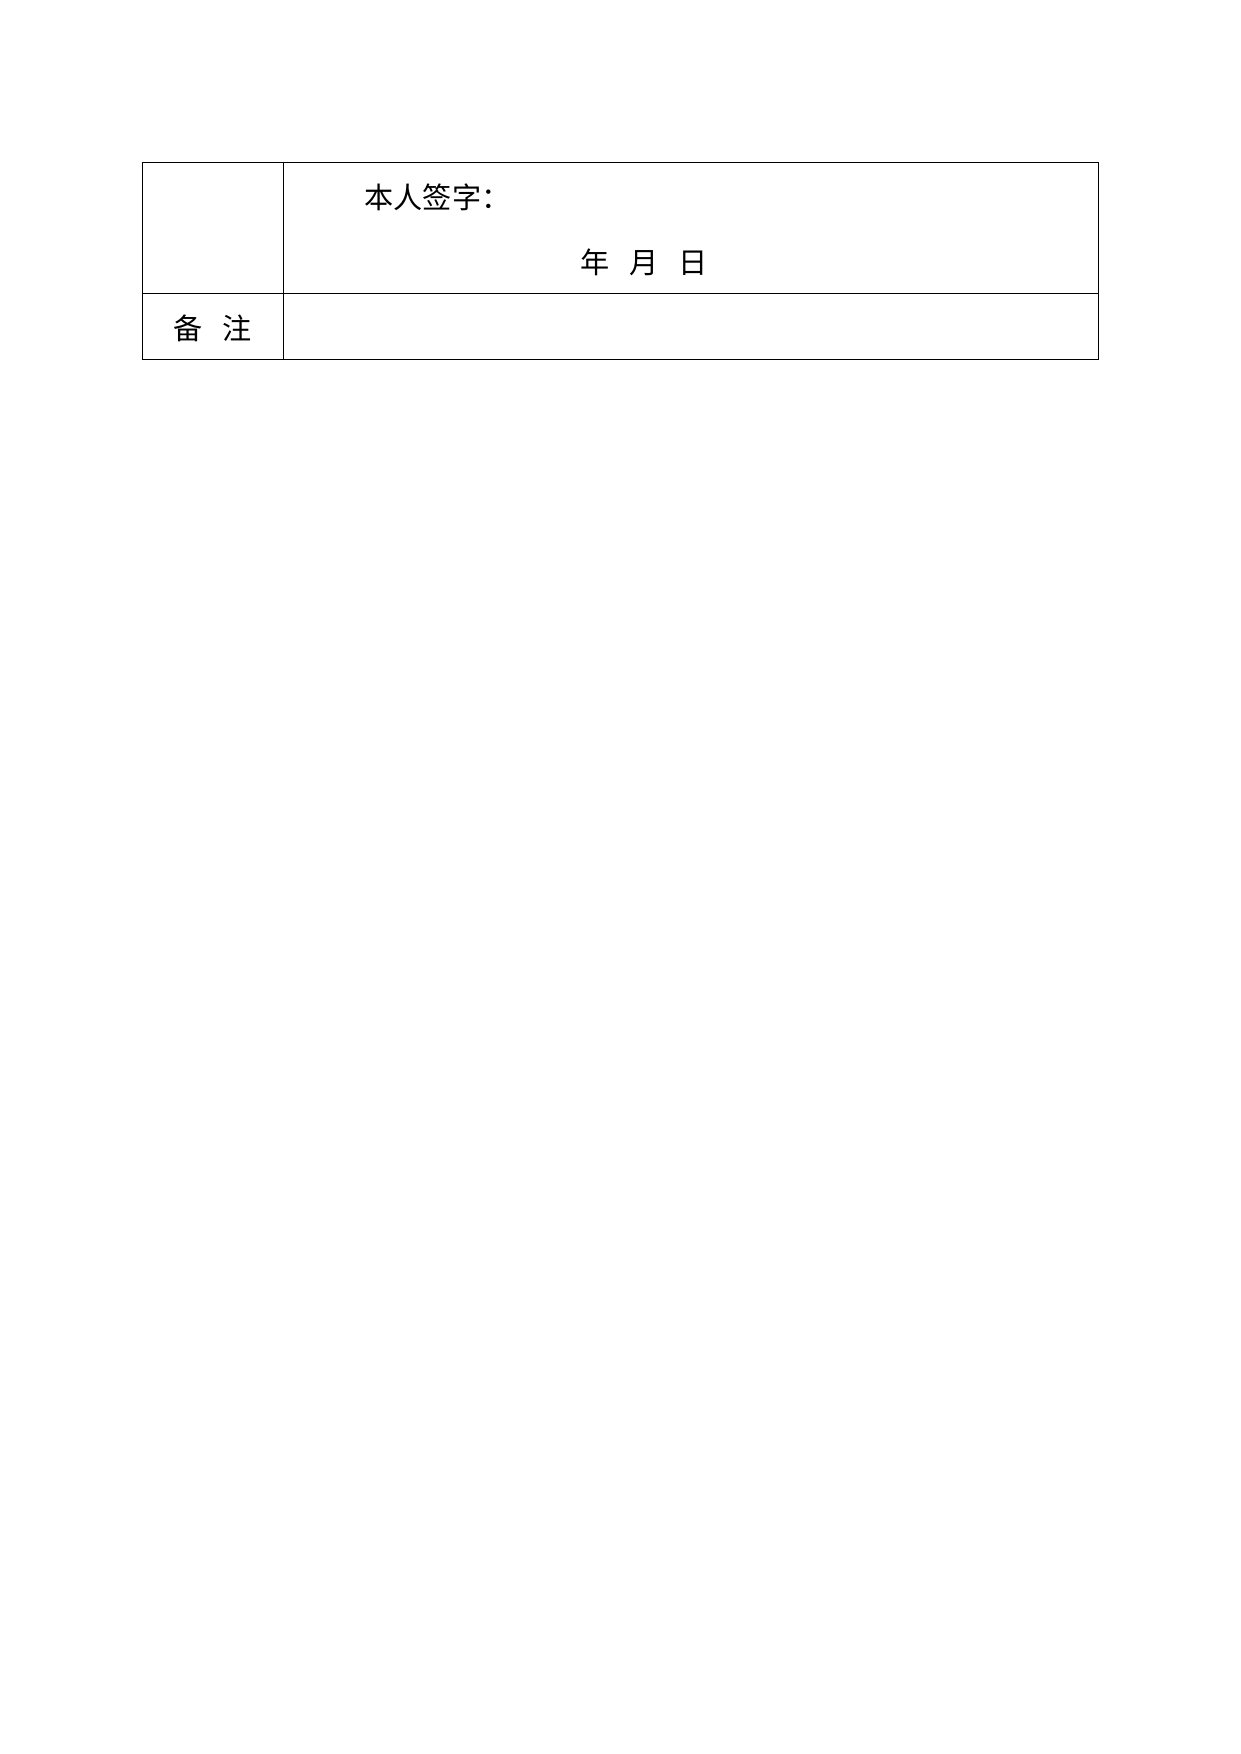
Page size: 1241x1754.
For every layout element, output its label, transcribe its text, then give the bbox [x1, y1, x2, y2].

table_cell 备 注 [143, 294, 283, 359]
table_cell 承诺 [143, 163, 283, 293]
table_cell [284, 163, 1098, 293]
table_cell [284, 294, 1098, 359]
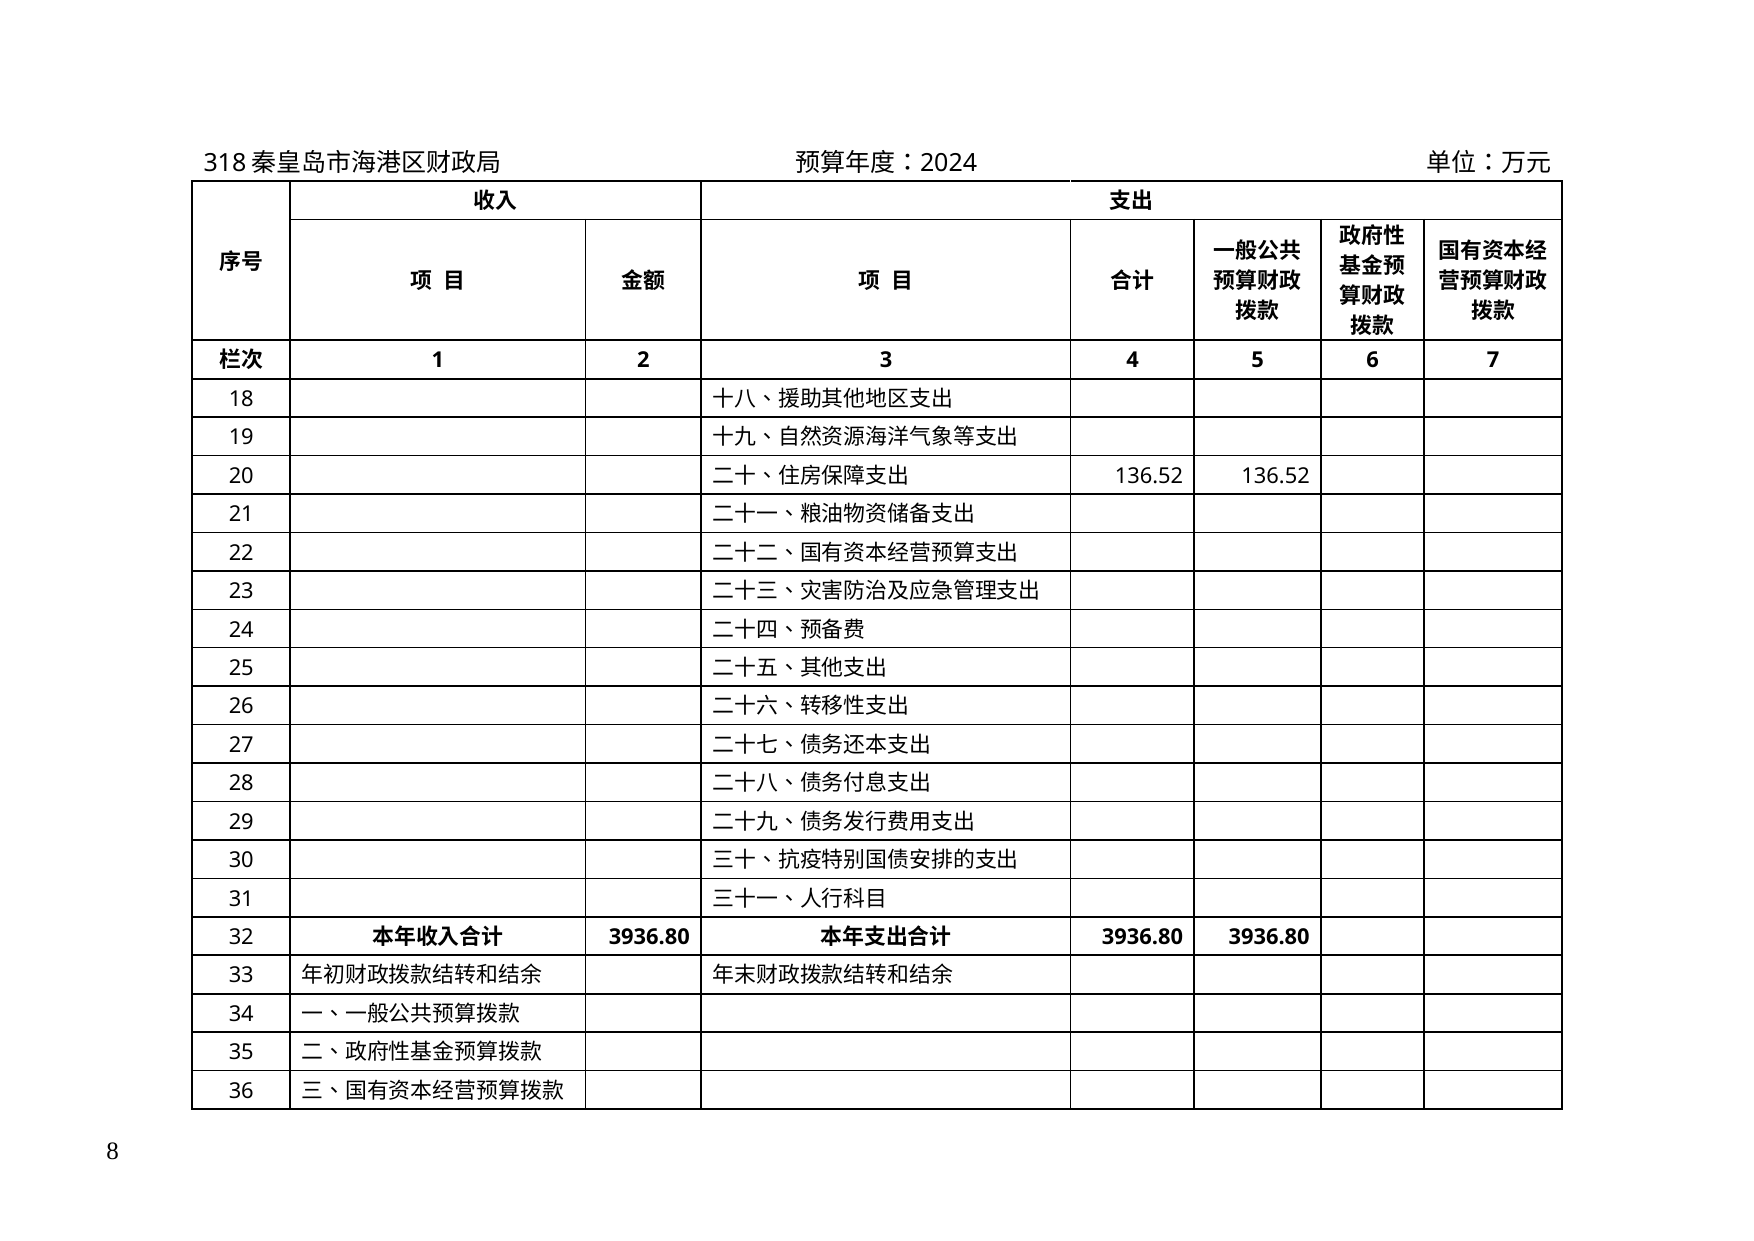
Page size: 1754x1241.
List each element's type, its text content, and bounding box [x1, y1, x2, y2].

table_cell [291, 648, 585, 685]
table_cell 本年收入合计 [291, 918, 585, 954]
table_cell 一、一般公共预算拨款 [291, 995, 585, 1031]
table_cell [586, 648, 700, 685]
table_cell 十八、援助其他地区支出 [702, 380, 1070, 416]
table_cell [1425, 995, 1561, 1031]
table_cell [1071, 1033, 1193, 1070]
table_cell 二十二、国有资本经营预算支出 [702, 533, 1070, 570]
table_cell [291, 841, 585, 877]
table_cell [1071, 687, 1193, 724]
table_cell [1425, 533, 1561, 570]
table_cell [1071, 1071, 1193, 1108]
table_cell [291, 495, 585, 532]
table_cell [586, 495, 700, 532]
table_cell 三十、抗疫特别国债安排的支出 [702, 841, 1070, 877]
table_cell [586, 1071, 700, 1108]
table_cell [1195, 495, 1320, 532]
table_cell 二十四、预备费 [702, 610, 1070, 647]
table_cell [586, 533, 700, 570]
table_cell [1425, 841, 1561, 877]
table_cell 二十、住房保障支出 [702, 456, 1070, 493]
table_cell [1322, 1071, 1423, 1108]
table_cell 本年支出合计 [702, 918, 1070, 954]
table_cell 30 [193, 841, 289, 877]
table_cell [1195, 572, 1320, 608]
table_cell 35 [193, 1033, 289, 1070]
table_cell [1195, 956, 1320, 993]
table_cell [1071, 610, 1193, 647]
table_cell [1425, 648, 1561, 685]
table_cell 合计 [1071, 220, 1193, 339]
table_cell [291, 418, 585, 455]
table_cell [1195, 380, 1320, 416]
table_cell [1071, 648, 1193, 685]
table_cell [1425, 380, 1561, 416]
table_cell 3936.80 [1071, 918, 1193, 954]
table_cell [1322, 995, 1423, 1031]
table_cell [702, 995, 1070, 1031]
table_cell 国有资本经营预算财政拨款 [1425, 220, 1561, 339]
table_cell [1071, 572, 1193, 608]
table_cell [1425, 1033, 1561, 1070]
table_cell [1195, 841, 1320, 877]
table_cell 栏次 [193, 341, 289, 378]
table_cell [291, 879, 585, 916]
table_cell 支出 [702, 182, 1561, 219]
table_header 预算年度：2024 [702, 143, 1070, 180]
table_cell 28 [193, 764, 289, 801]
table_cell 二十一、粮油物资储备支出 [702, 495, 1070, 532]
table_cell 二十六、转移性支出 [702, 687, 1070, 724]
table_cell [1322, 764, 1423, 801]
table_cell [586, 380, 700, 416]
table_cell [1425, 687, 1561, 724]
table_cell 二十八、债务付息支出 [702, 764, 1070, 801]
table_cell [291, 802, 585, 839]
table_cell [291, 725, 585, 762]
table_cell [1425, 495, 1561, 532]
table_header 318秦皇岛市海港区财政局 [193, 143, 700, 180]
table_cell [586, 687, 700, 724]
table_cell [1195, 725, 1320, 762]
table_cell 三、国有资本经营预算拨款 [291, 1071, 585, 1108]
table_cell 二十三、灾害防治及应急管理支出 [702, 572, 1070, 608]
table_cell [1322, 725, 1423, 762]
table_cell [1322, 802, 1423, 839]
table_cell 年末财政拨款结转和结余 [702, 956, 1070, 993]
table_cell 2 [586, 341, 700, 378]
table_cell 34 [193, 995, 289, 1031]
table_cell 26 [193, 687, 289, 724]
table_cell [1195, 418, 1320, 455]
table_cell [1195, 648, 1320, 685]
table_cell [1195, 995, 1320, 1031]
table_cell 7 [1425, 341, 1561, 378]
table_cell [586, 879, 700, 916]
table_cell 6 [1322, 341, 1423, 378]
table_cell [1195, 764, 1320, 801]
table_cell 20 [193, 456, 289, 493]
table_cell [1195, 1033, 1320, 1070]
table_cell [1322, 533, 1423, 570]
table_cell [291, 610, 585, 647]
table_cell [1425, 610, 1561, 647]
table_cell [1425, 956, 1561, 993]
table_cell [1071, 533, 1193, 570]
table_cell [1195, 802, 1320, 839]
table_cell [1322, 380, 1423, 416]
table_cell 27 [193, 725, 289, 762]
table_cell [291, 572, 585, 608]
table_cell [702, 1033, 1070, 1070]
table_cell [586, 418, 700, 455]
table_cell [586, 764, 700, 801]
table_cell [1322, 841, 1423, 877]
table_cell 32 [193, 918, 289, 954]
table_cell 二十七、债务还本支出 [702, 725, 1070, 762]
table_cell [586, 1033, 700, 1070]
table_cell [1425, 802, 1561, 839]
table_cell 22 [193, 533, 289, 570]
table_cell 18 [193, 380, 289, 416]
table_cell 24 [193, 610, 289, 647]
table_cell [1425, 572, 1561, 608]
table_cell 二、政府性基金预算拨款 [291, 1033, 585, 1070]
table_cell 36 [193, 1071, 289, 1108]
table_cell 金额 [586, 220, 700, 339]
table_cell [1425, 918, 1561, 954]
table_cell [1322, 572, 1423, 608]
table_cell [586, 610, 700, 647]
table_cell [1425, 764, 1561, 801]
table_cell [1425, 1071, 1561, 1108]
table_cell 19 [193, 418, 289, 455]
table_cell 3936.80 [586, 918, 700, 954]
table_cell [1071, 764, 1193, 801]
table_cell [291, 533, 585, 570]
table_cell [586, 725, 700, 762]
table_cell 3 [702, 341, 1070, 378]
table_cell [1195, 1071, 1320, 1108]
table_cell 1 [291, 341, 585, 378]
table_cell [291, 764, 585, 801]
table_cell 25 [193, 648, 289, 685]
table_cell 136.52 [1195, 456, 1320, 493]
table_cell [586, 802, 700, 839]
table_cell [1071, 418, 1193, 455]
table_cell [586, 956, 700, 993]
table_cell [1071, 879, 1193, 916]
table_cell 政府性基金预算财政 拨款 [1322, 220, 1423, 339]
table_cell [1071, 725, 1193, 762]
table_cell [291, 380, 585, 416]
table_cell [1195, 610, 1320, 647]
table_cell 二十五、其他支出 [702, 648, 1070, 685]
table_cell 一般公共预算财政拨款 [1195, 220, 1320, 339]
table_cell 31 [193, 879, 289, 916]
table_cell 33 [193, 956, 289, 993]
table_cell 4 [1071, 341, 1193, 378]
table_cell [1071, 802, 1193, 839]
table_cell 21 [193, 495, 289, 532]
table_cell [1071, 380, 1193, 416]
table_cell [1425, 456, 1561, 493]
table_cell 项 目 [702, 220, 1070, 339]
table_cell 3936.80 [1195, 918, 1320, 954]
table_cell [291, 456, 585, 493]
table_cell [1425, 725, 1561, 762]
table_cell [702, 1071, 1070, 1108]
table_cell [1322, 687, 1423, 724]
table_cell [586, 841, 700, 877]
table_cell 29 [193, 802, 289, 839]
table_cell [1322, 956, 1423, 993]
table_cell [1195, 687, 1320, 724]
table_cell 5 [1195, 341, 1320, 378]
table_cell [1425, 418, 1561, 455]
table_cell [1322, 610, 1423, 647]
table_cell [1322, 456, 1423, 493]
table_cell [1195, 879, 1320, 916]
table_cell 23 [193, 572, 289, 608]
table_cell 二十九、债务发行费用支出 [702, 802, 1070, 839]
table_cell 项 目 [291, 220, 585, 339]
table_cell [1071, 841, 1193, 877]
table_cell [1322, 879, 1423, 916]
table_cell 三十一、人行科目 [702, 879, 1070, 916]
table_cell [1071, 995, 1193, 1031]
table_cell [1071, 495, 1193, 532]
table_cell [1322, 495, 1423, 532]
table_header 单位：万元 [1071, 143, 1561, 180]
table_cell 收入 [291, 182, 700, 219]
table_cell [586, 995, 700, 1031]
table_cell [1322, 918, 1423, 954]
table_cell 序号 [193, 182, 289, 339]
table_cell 十九、自然资源海洋气象等支出 [702, 418, 1070, 455]
table_cell [1322, 418, 1423, 455]
table_cell [1195, 533, 1320, 570]
table_cell [1071, 956, 1193, 993]
table_cell [291, 687, 585, 724]
table_cell [586, 456, 700, 493]
table_cell 136.52 [1071, 456, 1193, 493]
table_cell [1322, 1033, 1423, 1070]
table_cell [586, 572, 700, 608]
table_cell [1425, 879, 1561, 916]
table_cell [1322, 648, 1423, 685]
table_cell 年初财政拨款结转和结余 [291, 956, 585, 993]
■ ■ ■
PROBLEM DETAILS:
Repeat word for word the lines above, from the first entry through the line containing "Page size: 1754x1241.", with both ends kept and the pictures dropped.

EXPECTED OUTPUT:
Page size: 1241x1754.
For every layout element, output its label, transcribe its text, then give the bbox [x1, y1, x2, y2].

table_cell 备 注 [143, 294, 283, 359]
table_cell 承诺 [143, 163, 283, 293]
table_cell [284, 163, 1098, 293]
table_cell [284, 294, 1098, 359]
Page size: 1754x1241.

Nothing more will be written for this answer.